JAKARTA, CB - Direktur Energi Baru Terbarukan PT Pertamina (Persero) Yenni Andayani mengatakan, jika di masa lalu Indonesia dikenal sebagai negara pengekspor gas terbesar di dunia, maka di masa yang akan datang Indonesia akan menjadi importir gas.
Hal ini terjadi selain karena faktor kondisi supply and demand, juga karena arah kebijakan dalam negeri yang akan mendorong pemanfaatan gas untuk kebutuhan domestik. Saat ini Indonesia belum memiliki temuan lapangan gas baru yang memiliki cadangan sangat besar seperti di Bontang Kalimantan Timur, Arun Aceh, atau Tangguh Papua.
“Harapan kita ada pada lapangan di Blok Cepu dan juga Jambaran Tiung Biru.
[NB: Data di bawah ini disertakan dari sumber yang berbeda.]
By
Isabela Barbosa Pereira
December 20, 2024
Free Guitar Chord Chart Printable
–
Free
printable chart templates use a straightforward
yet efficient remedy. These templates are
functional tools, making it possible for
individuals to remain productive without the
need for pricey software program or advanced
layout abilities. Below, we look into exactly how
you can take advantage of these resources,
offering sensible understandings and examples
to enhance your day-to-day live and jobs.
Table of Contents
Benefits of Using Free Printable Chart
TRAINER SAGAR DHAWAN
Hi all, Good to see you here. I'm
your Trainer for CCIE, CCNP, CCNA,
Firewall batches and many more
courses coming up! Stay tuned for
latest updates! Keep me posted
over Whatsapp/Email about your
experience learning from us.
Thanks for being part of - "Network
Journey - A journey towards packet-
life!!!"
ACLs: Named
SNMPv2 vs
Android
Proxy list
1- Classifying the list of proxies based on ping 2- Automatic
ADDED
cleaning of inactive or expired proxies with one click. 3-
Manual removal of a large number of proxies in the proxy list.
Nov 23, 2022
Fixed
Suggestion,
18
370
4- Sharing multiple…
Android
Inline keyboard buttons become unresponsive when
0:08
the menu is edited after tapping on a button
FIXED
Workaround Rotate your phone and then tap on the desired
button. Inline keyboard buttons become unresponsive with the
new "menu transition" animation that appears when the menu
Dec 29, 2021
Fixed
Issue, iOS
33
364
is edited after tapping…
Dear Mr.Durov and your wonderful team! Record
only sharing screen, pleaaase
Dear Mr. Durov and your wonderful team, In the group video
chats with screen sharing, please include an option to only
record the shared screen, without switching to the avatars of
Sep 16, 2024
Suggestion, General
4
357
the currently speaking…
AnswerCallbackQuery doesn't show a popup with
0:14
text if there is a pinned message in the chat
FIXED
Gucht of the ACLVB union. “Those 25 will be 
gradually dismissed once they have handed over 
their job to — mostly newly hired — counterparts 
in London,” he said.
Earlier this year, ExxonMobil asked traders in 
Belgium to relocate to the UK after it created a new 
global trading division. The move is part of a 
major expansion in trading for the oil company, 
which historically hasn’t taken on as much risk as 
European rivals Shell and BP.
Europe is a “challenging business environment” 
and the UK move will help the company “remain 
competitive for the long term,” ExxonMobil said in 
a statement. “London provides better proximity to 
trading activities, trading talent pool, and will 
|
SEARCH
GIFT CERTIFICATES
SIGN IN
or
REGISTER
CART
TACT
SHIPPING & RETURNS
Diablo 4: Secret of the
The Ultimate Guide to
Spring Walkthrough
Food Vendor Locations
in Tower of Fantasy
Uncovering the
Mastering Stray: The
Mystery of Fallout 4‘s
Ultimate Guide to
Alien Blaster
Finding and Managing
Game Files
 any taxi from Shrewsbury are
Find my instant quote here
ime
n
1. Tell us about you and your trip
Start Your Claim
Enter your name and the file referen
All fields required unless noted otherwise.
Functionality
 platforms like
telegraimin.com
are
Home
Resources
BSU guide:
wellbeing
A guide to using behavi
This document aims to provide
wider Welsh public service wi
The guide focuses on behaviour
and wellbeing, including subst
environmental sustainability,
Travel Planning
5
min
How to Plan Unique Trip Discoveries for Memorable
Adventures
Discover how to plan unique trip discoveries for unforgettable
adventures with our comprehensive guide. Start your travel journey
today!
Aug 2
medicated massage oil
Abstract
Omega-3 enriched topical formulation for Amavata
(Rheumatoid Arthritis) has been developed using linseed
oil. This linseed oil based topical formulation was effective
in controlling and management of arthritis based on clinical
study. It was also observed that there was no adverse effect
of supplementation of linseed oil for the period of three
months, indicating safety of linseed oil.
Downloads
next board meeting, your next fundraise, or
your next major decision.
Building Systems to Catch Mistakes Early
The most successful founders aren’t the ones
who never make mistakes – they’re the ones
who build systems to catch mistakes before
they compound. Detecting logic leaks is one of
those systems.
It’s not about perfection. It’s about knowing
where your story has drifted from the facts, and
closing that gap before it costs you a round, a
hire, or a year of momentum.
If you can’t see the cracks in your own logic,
Namun itu pun sepertinya belum cukup," kata Yenni, melalui keterangan tertulis diterima Kompas.com, Sabtu (6/6/2015).
Dengan situasi tersebut, menurut Yenni, kebijakan impor harus ditempuh agar kebutuhan gas dalam negeri ini bisa terpenuhi dengan baik. "Kita semaksimal mungkin memenuhi kebutuhan dalam negeri, namun jika tidak mencukupi tentunya kita harus mencari sumber lainnya,” jelas Yenni.
Untuk itu, Pertamina memanfaatkan ajang skala internasional seperti World Gas Conference yang digelar di Paris Perancis untuk membuka jaringan seluas-luasnya dengan para pemain di industri gas, seperti dengan Shell, Exxon, dan lainnya.
Kebutuhan gas dalam negeri terus meningkat dipicu oleh beberapa faktor, antara lain adanya proyek kelistrikan 35.000 megawatt (MW) yang membutuhkan gas sebagai bahan bakar, selain batubara dan juga bahan bakar minyak.
Selain itu, terjadi peningkatan permintaan sektor industri seiring laju pertumbuhan ekonomi serta sektor rumah tangga dan transportasi yang juga membutuhkan gas.